* _Selected passage_:

....

Tucked away in a tiny building, members of the 109th Medical Detachment Veterinary Services work around the clock to care for all members at Ali Al Salem Air Base.

The small team of professionals support two major missions that protect the base population.

Mission 1: Caring for Military Working Dogs

At AASAB, veterinary services provides health certifications and exams for all Military Working Dogs coming in and out of the U.S. Central Command area of responsibility. They ensure the MWDs are healthy so they can fly and do their missions.

“It’s important because of the capabilities of these dogs,” said U.S. Air Force Tech. Sgt. Dennis Subject, a 386th Expeditionary Security Forces Squadron U.S. Central Command MWD liaison. “We have drug dogs and bomb dogs, and they are going down range, and they are typically out in the front clearing the area before our troops go in.”

U.S. Army Capt. Leilani Im, a 109th MDVS veterinarian, remembered doing 22 health certificates last month alone for dogs coming in and out of theater.

Im and her team are also available 24/7 to care for the MWDs stationed here.

....

* _Available data_:
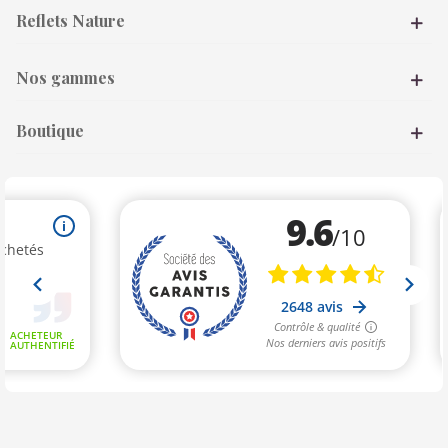
Reflets Nature
Nos gammes
Boutique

....

* _Directions_:
**a.** In the passage about the 109th Medical Detachment Veterinary Services, how many health certificates did Capt. Leilani Im remember doing last month for dogs coming in and out of theater?
**b.** From the passage about the 109th Medical Detachment Veterinary Services, reproduce word for word the part that opens with the words containing "U.S. Army Capt." and closes with "MWDs stationed here.".

* _Answers for each item_:
**a.** 22

**b.**
U.S. Army Capt. Leilani Im, a 109th MDVS veterinarian, remembered doing 22 health certificates last month alone for dogs coming in and out of theater.

Im and her team are also available 24/7 to care for the MWDs stationed here.